Christopher C. Leary, A Friendly Introduction to Mathematical Logic (Prentice-Hall, 2000). Don't be misled by the title: this is not an introduction to symbolic logic per se, but rather an introduction to metalogic. It includes proofs of soundness and completeness theorems for first-order logic, the compactness theorem, the upward and downward Löwenheim-Skolem theorems, and culminates in proofs of Gödel's incompleteness theorems. However, compared with other texts in the area, this one is fairly friendly.

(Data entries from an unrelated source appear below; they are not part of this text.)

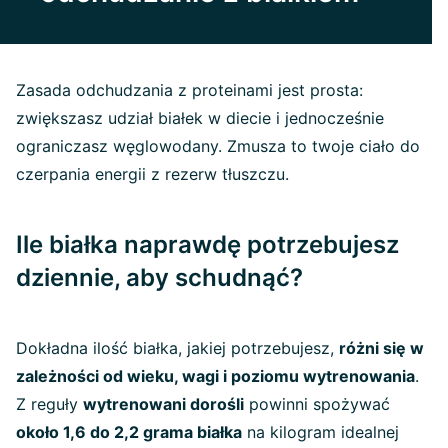
Zasada odchudzania z proteinami jest prosta:
zwiększasz udział białek w diecie i jednocześnie
ograniczasz węglowodany. Zmusza to twoje ciało do
czerpania energii z rezerw tłuszczu.
Ile białka naprawdę potrzebujesz
dziennie, aby schudnąć?
Dokładna ilość białka, jakiej potrzebujesz,
różni się w
zależności od wieku, wagi i poziomu wytrenowania
.
Z reguły
wytrenowani dorośli
powinni spożywać
około 1,6 do 2,2 grama białka
na kilogram idealnej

We will also make use of a variety of other materials, including handouts and online materials on the philosophical implications of Gödel's results, and material on alternatives to, and extensions of, classical first-order logic. Especially valuable resources are the Routledge Encyclopedia of Philosophy (available in the library either in hard copy or in a CD-ROM version) and the Stanford Encyclopedia of Philosophy.

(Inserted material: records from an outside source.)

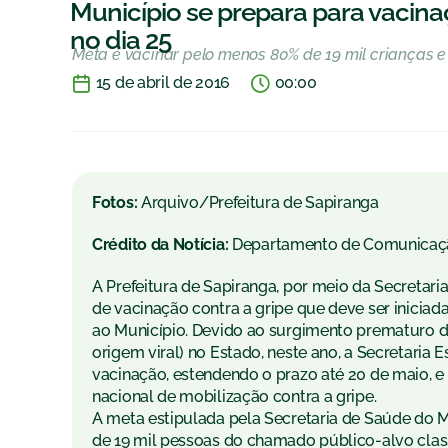
Município se prepara para vacina
no dia 25
Meta é vacinar pelo menos 80% de 19 mil crianças e
15 de abril de 2016
00:00
Fotos:
Arquivo/Prefeitura de Sapiranga
Crédito da Notícia:
Departamento de Comunicaç
A Prefeitura de Sapiranga, por meio da Secretar
de vacinação contra a gripe que deve ser inicia
ao Município. Devido ao surgimento prematuro de
origem viral) no Estado, neste ano, a Secretaria 
vacinação, estendendo o prazo até 20 de maio, e
nacional de mobilização contra a gripe.
A meta estipulada pela Secretaria de Saúde do 
de 19 mil pessoas do chamado público-alvo class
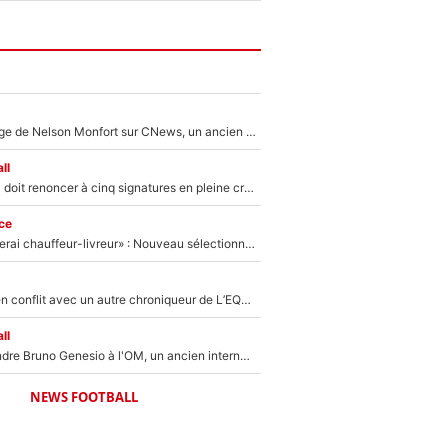
Après le dérapage de Nelson Monfort sur CNews, un ancien journaliste de France Télévisions relance la polémique sur les incendies en Gironde
ll
Grégory Lorenzi doit renoncer à cinq signatures en pleine crise financière : L’IA propose sept noms à l’OM pour un mercato réussi... à seulement 5M€ !
ce
«Plus grand, je ferai chauffeur-livreur» : Nouveau sélectionneur des Bleus, Zinédine Zidane s’était imaginé un avenir très différent lorsqu'il était enfant
Johan Micoud en conflit avec un autre chroniqueur de L’EQUIPE du Soir : «Pendant un moment, je ne les ai pas remis ensemble dans l'émission»
ll
Proche de rejoindre Bruno Genesio à l'OM, un ancien international français va finalement débarquer... sur RMC !
NEWS FOOTBALL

MW, 10:30 - 11:30, 2:00 -3:00; TR, 2:30 - 3:30.
I am usually in my office during office hours, but occasionally a meeting or another commitment prevents this. If you just drop by during office hours, you will probably find me in; if you want to see me at another time, or if you want to be certain I'll be in, we can set up an appointment.

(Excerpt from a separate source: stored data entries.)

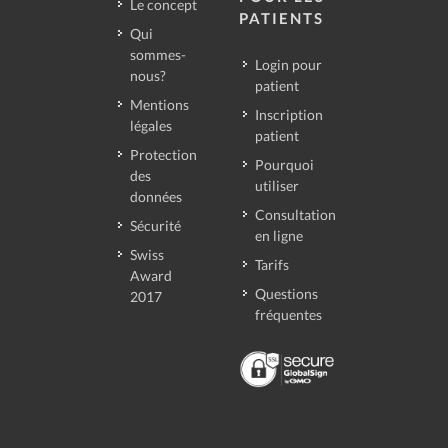
Le concept
PATIENTS
Qui
sommes-
Login pour
nous?
patient
Mentions
Inscription
légales
patient
Protection
Pourquoi
des
utiliser
données
Consultation
Sécurité
en ligne
Swiss
Tarifs
Award
Questions
2017
fréquentes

There will be a mid-term examination and a final examination. There will be regular shorter assignments -- sometimes homework problems, sometimes short papers. Every member of the class will be expected to give at least two in-class presentations on topics germane to the course: an extension to, or revision of, first-order logic or a metalogical result. There will also be a final project for the course. Percentages: Mid-term, 20%; Final, 20%; presentations and class participation, 20%; Short Assignments, 20%; Final Project, 20%. (Easy to remember!)
Very Rough Schedule
structures and languages
proof of soundness
proof of the deduction theorem
completeness and compactness
proof of completeness theorem
proof of compactness theorem
proofs of upward and downward Skolem-Lowenheim theorems
incompleteness - groundwork
recursive sets and functions
NUM and SUB functions
incompleteness - proofs
proofs of Gödel's first and second incompleteness theorems
significance of the incompleteness results
relation between incompleteness and uncomputability
Penrose: incompleteness shows AI impossible (handout from Penrose)
criticisms of Penrose (Chalmers essay)
Putnam on realism (handout)
criticisms of Putnam (recent Journal of Philosophy article)
axiomatic systems, natural deduction systems, sequent introduction systems
equivalent sets of axioms, rules, etc.
modal logic (handout from Forbes)
intuitionistic logic (handout from Forbes)